General Pace sets out the numbers in a good overview of what we have to work with in deploying troops to fight:


The secretary gave a very complete rundown. The math is fairly straightforward. Just take one segment, the ground combat brigades. We have 20 ground combat brigades in Iraq. You have 3 in Afghanistan. That's 23. You've got an inventory that has currently 38 Army brigades -- building to 48, but 38 available today, and 9 -- correction, 8 Marine regimental combat teams -- building to 9, but 8 available,today.

So between the Army and the Marine Corps, we have the equivalent of 46 brigades. You're using 23 at a time right now, which puts you automatically into a port-and-starboard 12 months on, 12 months off, even before you start having overlap of turnover and before you count the brigade that's in Korea and the brigade that's in Kosovo, which is why we went to 15 and 12 for the Army and 7 and 6 for the Marine Corps, as far as deployment time. So those numbers, and that's just one example, are managed very carefully and very closely. And anything that puts further strictures or criteria on when and how to use ends up with the impact that the secretary -- what the secretary mentioned.


I didn't know that we had a brigade combat team in Kosovo. I thought we had odds and sods that wouldn't impact the brigade-based rotations. And maybe I'm right to do this since Pace doesn't also count the Kosovo force as part of the rotatons needs he cites. I also thought we have just 2 brigades in Afghansitan. (I think I keep rediscovering this fact for some reason.)

At the other end, I had assumed we had 41 Army brigades by now, but also assumed some Marine regiments would be excluded to support MEU rotations at sea, so we'd only have 6 to use for rotations.

So the total number is still about what I've assumed. Also, I know the Marines are on tours of 7 months in and 7 months off, but that is still 1:1.

Assuming one year on and one year off, start with 46 brigades. By subtracting the Kosovo and South Korea brigades, plus assuming rotation overlap, take those 44 brigades and divide by two. So we have 22 brigades for each year of deployment with another 22 at home resting and preparing to go back. Then multiply these 22 actual brigades by 0.87, to account for overlap since one brigade doesn't arrive at midnight just as the existing unit departs for home. And the units have travel time, too. This gives you the number of brigades we can put in the field at one time (I call them brigade-year-equivalents here). This is only 19. Four fewer than the 23 we have in combat in Iraq and Afghanistan.

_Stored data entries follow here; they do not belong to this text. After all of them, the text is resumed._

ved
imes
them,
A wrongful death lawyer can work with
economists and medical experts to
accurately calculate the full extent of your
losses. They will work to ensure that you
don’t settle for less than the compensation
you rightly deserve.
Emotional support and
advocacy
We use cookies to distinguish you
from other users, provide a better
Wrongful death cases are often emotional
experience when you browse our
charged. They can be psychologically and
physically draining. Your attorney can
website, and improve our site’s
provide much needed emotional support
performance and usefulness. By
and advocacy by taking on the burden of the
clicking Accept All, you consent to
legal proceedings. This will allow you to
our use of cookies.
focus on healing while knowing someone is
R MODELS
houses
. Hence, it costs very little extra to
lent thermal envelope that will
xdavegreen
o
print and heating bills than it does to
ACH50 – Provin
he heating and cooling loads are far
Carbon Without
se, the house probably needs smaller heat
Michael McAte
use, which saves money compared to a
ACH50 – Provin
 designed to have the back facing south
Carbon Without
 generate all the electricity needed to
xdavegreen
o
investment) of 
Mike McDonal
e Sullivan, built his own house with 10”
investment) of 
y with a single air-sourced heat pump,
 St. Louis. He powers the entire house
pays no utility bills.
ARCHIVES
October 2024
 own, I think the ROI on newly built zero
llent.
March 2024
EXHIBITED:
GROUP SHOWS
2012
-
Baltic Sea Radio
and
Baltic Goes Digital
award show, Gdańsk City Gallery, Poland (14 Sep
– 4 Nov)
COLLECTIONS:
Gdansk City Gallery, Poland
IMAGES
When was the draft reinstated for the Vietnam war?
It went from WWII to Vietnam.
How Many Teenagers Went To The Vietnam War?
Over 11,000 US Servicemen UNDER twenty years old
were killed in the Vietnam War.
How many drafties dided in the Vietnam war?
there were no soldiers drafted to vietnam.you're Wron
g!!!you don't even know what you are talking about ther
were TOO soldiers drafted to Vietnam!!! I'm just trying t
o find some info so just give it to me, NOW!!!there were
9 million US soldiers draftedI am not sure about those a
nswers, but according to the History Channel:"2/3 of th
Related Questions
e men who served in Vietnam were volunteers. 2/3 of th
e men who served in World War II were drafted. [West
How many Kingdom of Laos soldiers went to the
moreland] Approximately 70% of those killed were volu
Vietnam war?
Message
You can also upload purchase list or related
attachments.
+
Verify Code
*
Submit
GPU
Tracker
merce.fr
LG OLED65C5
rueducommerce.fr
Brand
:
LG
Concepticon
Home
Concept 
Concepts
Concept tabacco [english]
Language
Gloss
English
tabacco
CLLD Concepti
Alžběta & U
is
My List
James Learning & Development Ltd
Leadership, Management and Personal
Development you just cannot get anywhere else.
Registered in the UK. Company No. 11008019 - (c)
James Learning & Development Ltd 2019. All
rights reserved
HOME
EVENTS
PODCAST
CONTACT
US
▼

So you can see that to support 20 brigades in Iraq and 3 in Afghanistan we had to go to 15-month tours which essentially multiplies your brigade equivalents (in the short run, until stress has an effect) by 25%. Multiply the 22 available brigades by 1.25 to get 27.5 brigade equivalents. Multiply 27.5 by 0.87 and you get 24 brigade-year-equivalents (well, 23.925). So we have 24 brigade-year-equivalents at 15-month tours to support the need for 23 brigades in the field for a year. You could edge this down a bit since the Marines don't have extended tours, but they have only 2 of the total brigades in the field. And this is done assuming only active forces.

Remember, we've alerted 4 (or is it 5?) National Guard brigades. If deployed, these will serve only 9 months in the field under current restrictions, so that is just 3 or 4 brigade equivalents (counting them as 75% of a unit serving a full year). If we go back to 12-month tours for the active Army, we could still just about support the surge a little longer.

These are the numbers on why we can support the surge right now. And why we could extend it to near the end of 2008 if conditions require it, as Petraeus noted.

In time, we will add 10 more Army brigades to the active force and another Marine regimental combat team. Ideally, long before this expansion, we should be pulling back from combat and pulling brigades out of Iraq. And then I guess we see if the Pentagon is right about worrying whether Congress will fully fund a larger military ground force once it is not in combat. that number matters, too, as to whether we will develop a hollow military.

The numbers on troop rotations also show why it is a tremendous challenge for the military to keep units in the field and why any Congressional meddling in deployment rules could seriously throw our calculations out of whack. To be fair to the assessment of the brainpower of Congress, that is exactly what Congress wants to do and not merely a matter of ignorance.